Some quotes come up in the food -writing business all the time. Like,

“I cook with wine. Sometimes I even add it to the food.” W.C. Fields 

“Cauliflower is nothing but cabbage with a college education.” Mark Twain

“Cheese is milk's leap toward immortality.” Clifton Fadiman

 I think of the Fadiman phrase every time I eat fresh mozzarella, because I think of this cheese as a failed leap toward immortality. Mozzarella is barely a step, hardly a leap, away from milk, and it's highly perishable, hardly immortal.

 The mozzarella made south of Naples from water buffalo milk is probably the best in the world. But since freshness is key, the mozzarella you just pulled from its water bath might be the best available. My friend Paula Lambert has been making fresh mozzarella at her Mozzarella Company in Texas since 1982—she uses mostly cow's milk—that kind of mozzarella is called fior de latte. (Sometimes you can get Paula's cheeses at Liberty Heights Fresh. More and more delis, groceries and specialty food shops here make their own mozzarella, though they start with provided curd, a significant shortcut.

 I went out to Harmons on 7th yesterday to learn how to make mozzarella from curd. If you want to learn how to make it at home, keep an eye on Harmons' stores' cooking class schedule—mozzarella-making shows up from time to time.

 A mozzarella recipe doesn't call for many ingredients: just curds (you can buy yours from Harmons), sea salt, water and ice.

 The necessary equipment is equally simple: a couple of stockpots, three utility tubs, a knife, a thermal dispenses, paper towels, a meat thermometer, heat-protective and waterproof gloves and a perforated baking sheet or rack.

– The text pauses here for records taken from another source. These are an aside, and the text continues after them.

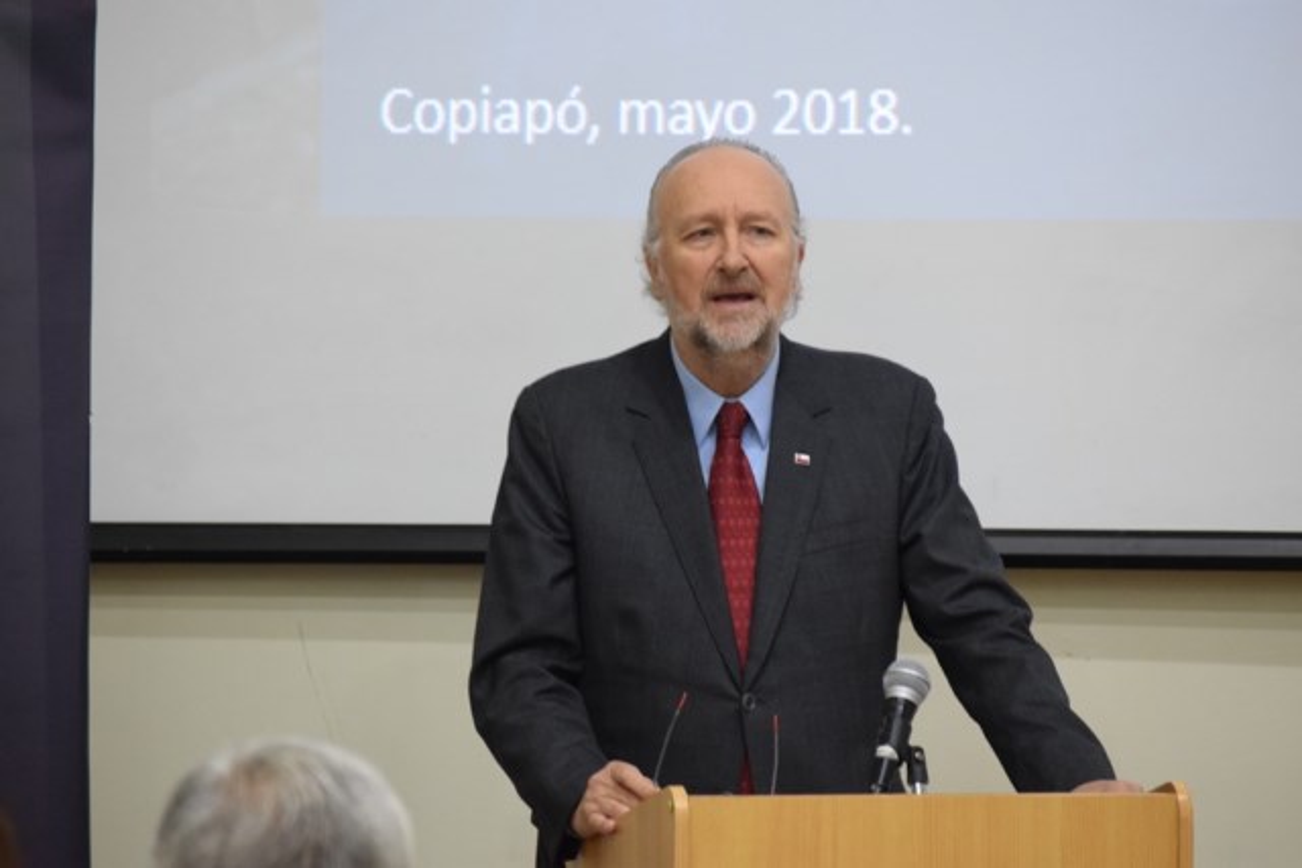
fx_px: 7325
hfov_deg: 10.2
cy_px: 434
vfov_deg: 6.8
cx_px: 651
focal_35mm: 202
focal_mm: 135
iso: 3200
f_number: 4.8
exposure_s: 1/50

 Heat one gallon of water to 100 degrees. Heat 3 gallons of water and a cup of salt to 180 degrees.

Prep: Cut curds into 1/2-inch cubes and place in a tub. Pour 100-degree water over the curds, and stir gently with gloved hand. Fill the other tub halfway with ice and fill with water. Pour the hot brine into the thermal dispenser.


To make cheese, put warmed curds into the hot brine.

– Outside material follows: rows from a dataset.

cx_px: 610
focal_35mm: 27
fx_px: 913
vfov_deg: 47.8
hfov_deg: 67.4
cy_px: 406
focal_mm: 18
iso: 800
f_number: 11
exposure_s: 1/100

Pull the chunks toward you through the water with a rolling motion,

gathering them into a rough log shape. Push them away from you with the same motion. Repeat a few times until the curds knit together loosely. Don't overdo, or you'll have tough cheese.

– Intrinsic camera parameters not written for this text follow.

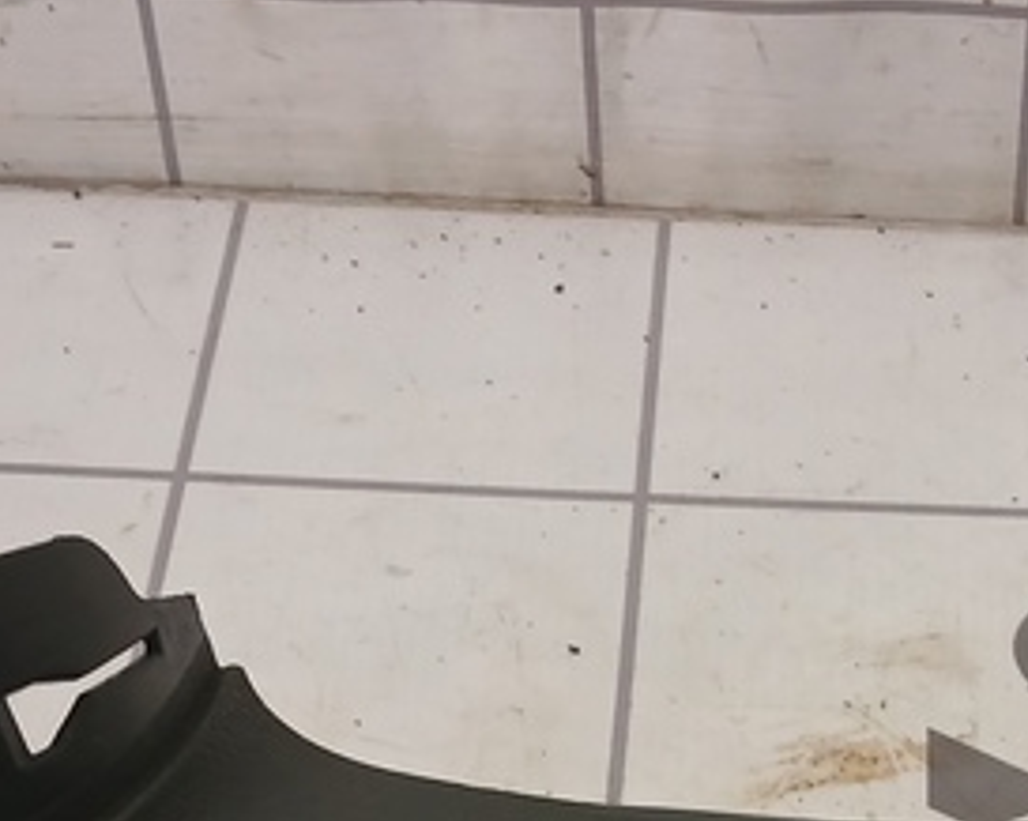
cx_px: 779
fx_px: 3010
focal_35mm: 99
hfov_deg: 19.2
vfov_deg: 14.7
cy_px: 1152
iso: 100
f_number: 1.8
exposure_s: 1/50
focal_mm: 4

Hold the glop of cheese over the water and let it hang and stretch. Gather it up and repeat several times until the cheese looks shiny with no lumps.

Pinch off a lump and hand-knead it to form a ball with a nice taut skin, then plop it into the ice bath to cool for about 30 minutes. Drain balls on rack over paper towels. Chill mozzarella down to 40 degrees within four hours.